В черте вала, на посаде, было еще четырнадцать деревянных церквей, сосредоточенных главным образом в его центре. Здесь, вдоль торговой площади, стояло пять церквей, образовавших почти прямой ряд; у северных и восточных ворот острога стояло по две церкви; точно так же у Ильинских ворот кремля стояли группы из двух и трех храмов. К этому ансамблю зданий кремля и посада присоединялись загородные монастыри с их двадцатью семью храмами. Насыщенность небольшого города монастырями и храмами хорошо видна на схематическом плане города (илл. 60). При этом большом количестве церковных построек в городе в 1573 году было всего четыреста четырнадцать дворов! Такого поразительного соотношения не знал, кажется, ни один древнерусский город. Впрочем, религиозность этих немногочисленных суздальских горожан еще в XVII веке сильно отдавала язычеством. Просторный деревянный или, тем более, каменный храм был тесно связан с их бытом. Так, было обычаем совершать обряд бракосочетания ночью; родители новобрачных приносили в храм питья и яства, происходило угощение, а потом гости заводили тут же продолжавшиеся до утра песни и пляски, в которых участвовали и священнослужители …
В тяжкую пору польско-литовского вторжения, в 1608–1610 годах, захватчики причинили городу страшный ущерб, так что на его посаде уцелело всего семьдесят восемь дворов. В 1634 году на Суздаль совершили грабительский налет крымские татары, а в 1644 — пожар испепелил смежную с кремлем часть посада; наконец, в 1654–1655 годах моровая язва унесла почти половину населения города, достигавшего тогда всего 2467 человек. Но едва ли не большим бедствием для городского люда был произвол духовных владык города. Так, челобитная суздальских кожевников рассказывает, как в 1630 году в ночное время «присылал Иосиф архиепископ своих детей боярских с кожевень грабити и кожи из реки волочити», как жены и дети кожевенников «учали по ближним храмам звонити», как на зов набата сбежался народ, кричавший на насильников, «что де вы так делаете не гораздо хорошо — посадских людишек грабите напрасно?» и как те отвечали угрозой: «Быть де вам без голов, без дворов, и без животов!» Не удивительно, что при всех этих бедствиях город почти не рос: за XVII столетие, по сравнению с XVI веком, в нем прибавилось около сотни дворов.

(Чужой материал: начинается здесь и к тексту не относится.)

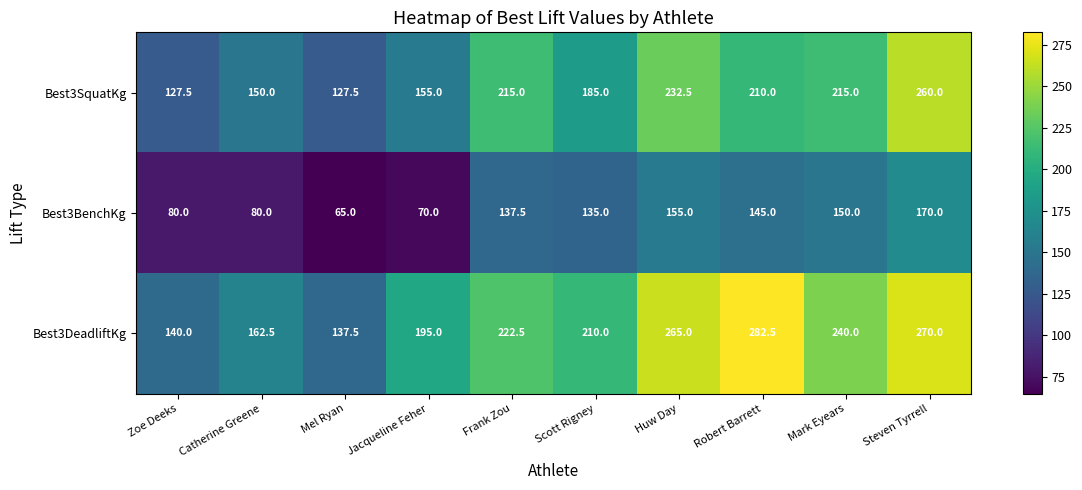

Which category has the lowest value in the Best3BenchKg series?

Mel Ryan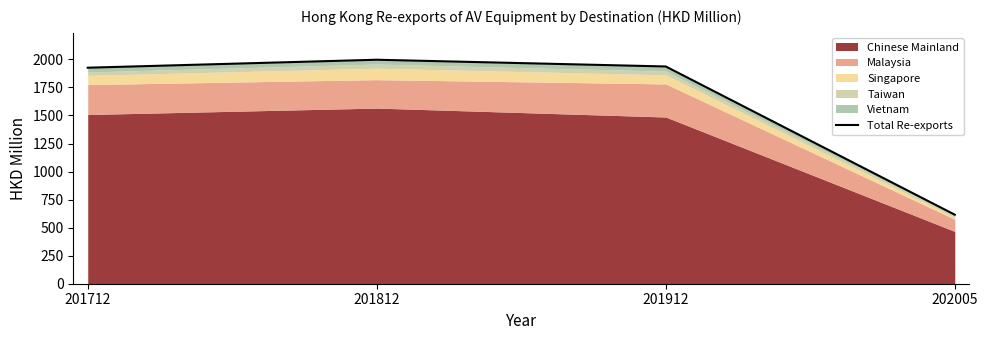

Where does the data first go above 1937?

201812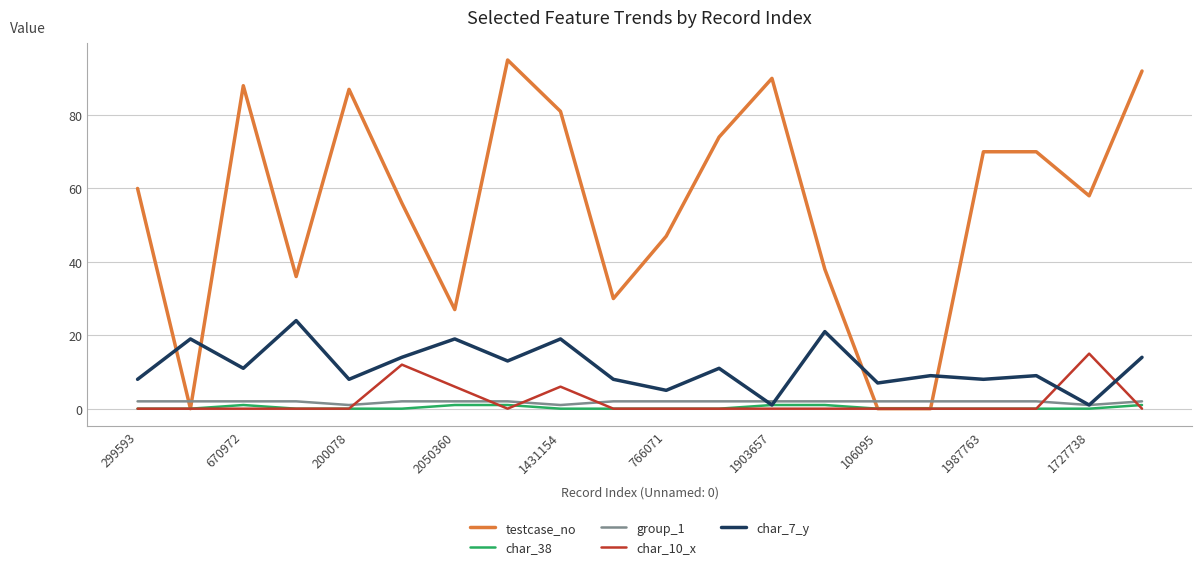

Which series ends up on top after the final intersection of group_1 and testcase_no?

testcase_no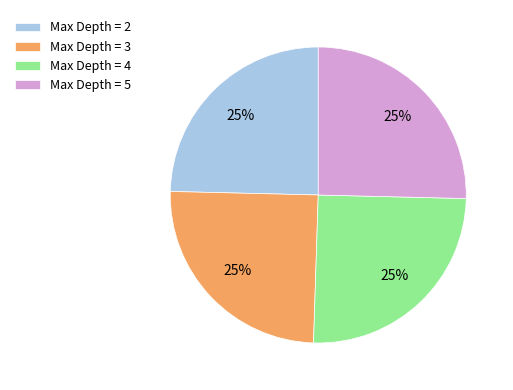

How many segments does this pie chart have?

4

И тем не менее в этих условиях нищеты и застоя уже с тридцатых годов XVII века в городе возрождается монументальное строительство. Не удивительно, что много строят епископ и монастыри, располагающие огромными средствами и даровым трудом тысяч крепостных. Но строят и посадские люди, — приходится изумляться строительной энергии маленького города!
На протяжении XVII столетия около собора в кремле вырастают величественные каменные здания: могучий столп колокольни, огромный дворец архиерея. В 1645 году присланный из Москвы горододелец Никифор Беклемишев сооружает новые стены и башни кремля. Суздальские монастыри строят новые каменные храмы и стены: их ансамбли теперь соперничают со старым архитектурным центром города — кремлем. В посадских улицах и в слободах на месте старых деревянных вырастают новые каменные церкви. Строительство почти не прерывается. Суздальские кирпичники постоянно жгут для него кирпич на глинистых берегах Каменки. Из среды суздальских ремесленников выходят крупные мастера — зодчие Иван Мамин, Иван Грязной и Андрей Шмаков, — создающие на рубеже XVIII века подлинные шедевры архитектуры. При этом размахе каменного церковного строительства город остается деревянным и убогим, так что в 1711 году здесь было всего пятьсот сорок дворов.
Новое, XVIII столетие ничего не улучшает в жизни Суздаля. В 1719 году пожар снова уничтожает город, а вскоре новая эпидемия опять уносит половину его населения. В 1767 году на славное имя Суздаля падает черная тень: в Спасо-Евфимиевом монастыре организуется центральная тюрьма для духовных и политических преступников, или, как говорили тогда, «безумствующих колодников» — страшная пожизненная могила для вольнодумцев.
Государственные реформы петровской поры подрывают экономическое могущество церкви и монастырей, а в конце века упраздняется и суздальская епископия. Казалось бы, строительство должно заглохнуть. Но оно продолжается суздальским купечеством, хотя, по словам современника, оно было «богатством средственно и даже убого». При этом в XVIII веке строится много храмов такого архитектурно-художественного качества, что эти поздние памятники Суздаля составляют, пожалуй, столь же славную страницу его архитектурной истории, как и памятники двух предшествующих столетий. Они ставятся на прежних местах деревянных храмов, как бы закрепляя старую архитектурную топографию. Да и их формы, весь их облик всем своим существом связан со старыми суздальскими традициями, с которыми сливаются еле ощутимые отражения новых архитектурных вкусов XVIII столетия.